#### Exercise aim:
Render the lines below as a JSON list of strings, one string per line, skipping blank lines and leaving out the pictures.

**** Record excerpts ****

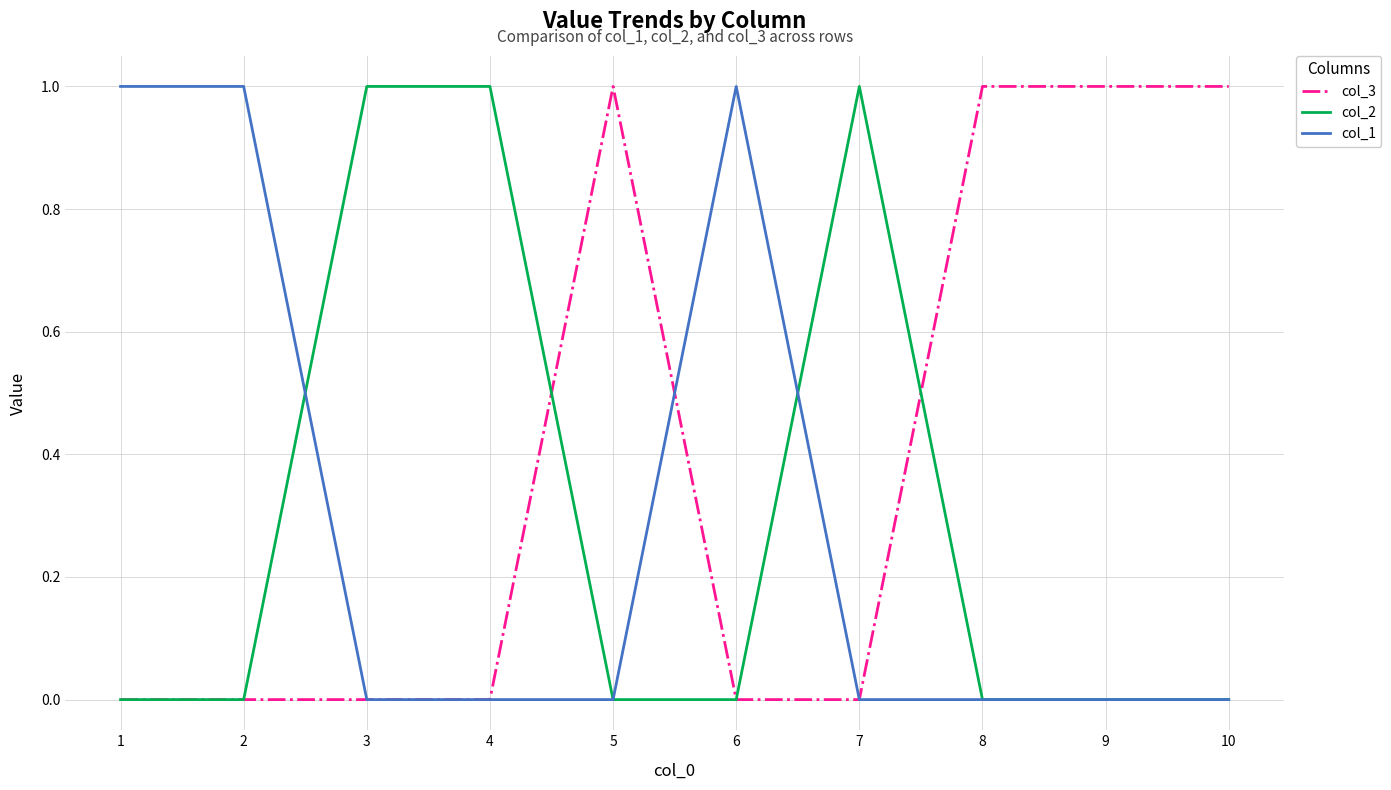

Which series has the largest total across all categories?

col_3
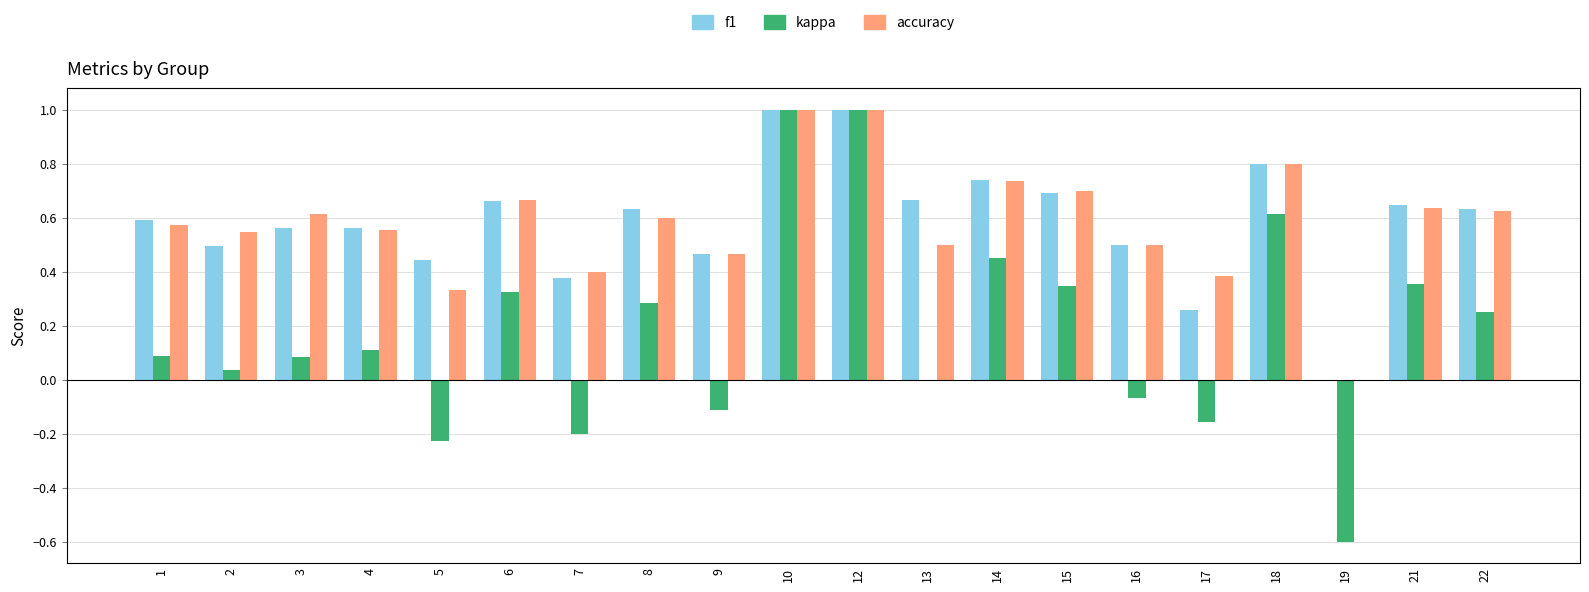

Which series changed the most between 4 and 14?

kappa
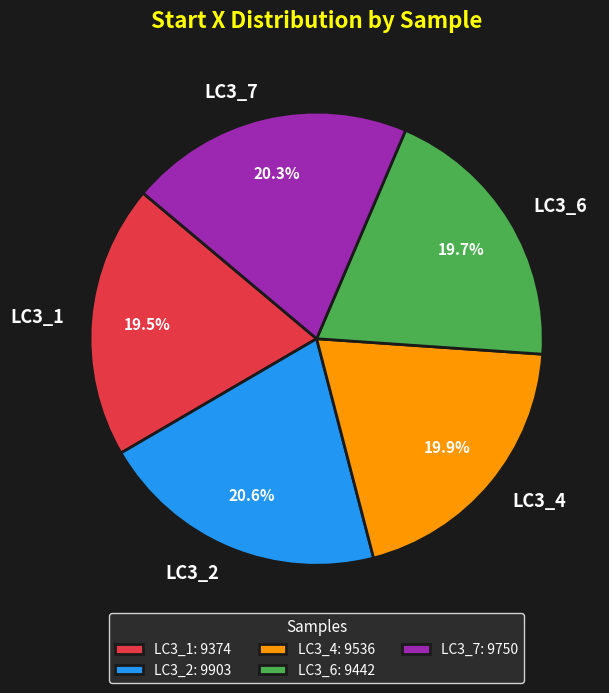

Is there any slice that represents more than half of the pie?

No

****

#### Written response:
[
  "Which series has the largest total across all categories?",
  "col_3",
  "Which series changed the most between 4 and 14?",
  "kappa",
  "Is there any slice that represents more than half of the pie?",
  "No"
]